Bagaimana Ketidakseimbangan pH mempengaruhi Manusia?

Ketidakseimbangan pH dapat membawa konsekuensi serius bagi kesehatan manusia, akibatnya oleh peningkatan keasaman darah dan tingkat alkalinitas yang sama.

Catatan negatif konsentrasi ion hidrogen dalam larutan air disebut pH.

Ahli biokimia Denmark Søren Peter Lauritz Sørensen menggambarkan istilah ini untuk pertama kalinya pada tahun 1909. "P" adalah kata Jerman untuk potensi, sedangkan H adalah simbol untuk unsur kimia Hidrogen.

Pada manusia, pH mengukur keasaman darah.

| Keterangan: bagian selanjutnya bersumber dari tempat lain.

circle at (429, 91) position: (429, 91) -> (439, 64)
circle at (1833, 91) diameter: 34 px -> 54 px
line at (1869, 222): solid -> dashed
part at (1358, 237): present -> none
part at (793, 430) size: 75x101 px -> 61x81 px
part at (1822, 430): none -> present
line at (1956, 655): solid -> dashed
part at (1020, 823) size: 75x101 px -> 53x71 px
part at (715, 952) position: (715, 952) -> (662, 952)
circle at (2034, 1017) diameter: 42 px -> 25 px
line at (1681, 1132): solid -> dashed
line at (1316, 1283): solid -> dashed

Darah asam atau alkali dapat mengganggu proses dalam tubuh.

Ketidakseimbangan ini bisa disebabkan oleh penyakit atau penyebab masalah lain.

Sekarang, agar tubuh dapat bertahan dan berfungsi, ia harus mempertahankan kisaran antara 7, 35 dan 7, 45 pH dalam darah arteri.

Tubuh menggunakan pernapasan untuk menjaganya dalam kisaran yang sempit ini. Saat menghembuskan napas, asam dilepaskan melalui CO2.

Dengan cara ini, jika nafas terkandung, keasaman meningkat dan kesadaran hilang. Sebaliknya, jika ada hiperventilasi, alkalinitas meningkat, menghasilkan hasil yang sama.

Ketidakseimbangan PH: peningkatan keasaman dalam darah

PH yang lebih rendah dari kisaran normal berarti bahwa darah lebih asam. Kondisi ini dikenal sebagai asidosis, dan menyiratkan bahwa cairan tubuh mengandung terlalu banyak asam.

Ini terjadi ketika ginjal dan paru-paru tidak dapat menjaga keseimbangan pH dalam tubuh. Asidosis dapat menyebabkan banyak masalah kesehatan, dan bahkan bisa mematikan.

Di sisi lain, ada dua jenis asidosis: metabolisme dan pernapasan. Yang pertama terjadi ketika ginjal tidak dapat menghilangkan asam yang cukup atau ketika mereka membuang terlalu banyak zat basa (atau basa).

Dalam kasus yang kedua adalah paru-paru tidak bisa menghilangkan cukup karbon dioksida.

Faktor risiko untuk keduanya adalah: diet kaya lemak dan rendah karbohidrat, gagal ginjal, obesitas, dehidrasi, keracunan dengan aspirin atau metanol dan diabetes

Sangat penting agar asidosis segera diobati. Jika masalah ini tidak diatasi tepat waktu, orang tersebut mungkin mengalami komplikasi seperti: batu ginjal, masalah ginjal kronis, gagal ginjal, penyakit tulang, dan keterbelakangan pertumbuhan.

Ketidakseimbangan PH: peningkatan alkalinitas dalam darah

Ketika pH darah di atas 7, 45 itu berarti bahwa tubuh memiliki terlalu banyak zat alkali.

Kondisi ini, dikenal sebagai alkalosis, mungkin disebabkan oleh penurunan kadar karbon dioksida (yang merupakan asam) atau peningkatan kadar bikarbonat (yang merupakan basa).

Dalam hal ini, kondisi ini dapat dikaitkan dengan masalah kesehatan lain yang mendasarinya seperti kadar kalium rendah, atau hipokalemia.

Gejalanya bervariasi, tetapi pada tahap awal biasanya meliputi: mual, mati rasa, kejang otot yang berkepanjangan, kejang otot dan tremor pada tangan.

Bagaimanapun, asidosis harus segera diobati, atau ada risiko bahwa pasien akan mengalami gejala yang parah. Gejala-gejala ini dapat menyebabkan syok atau bahkan keadaan koma.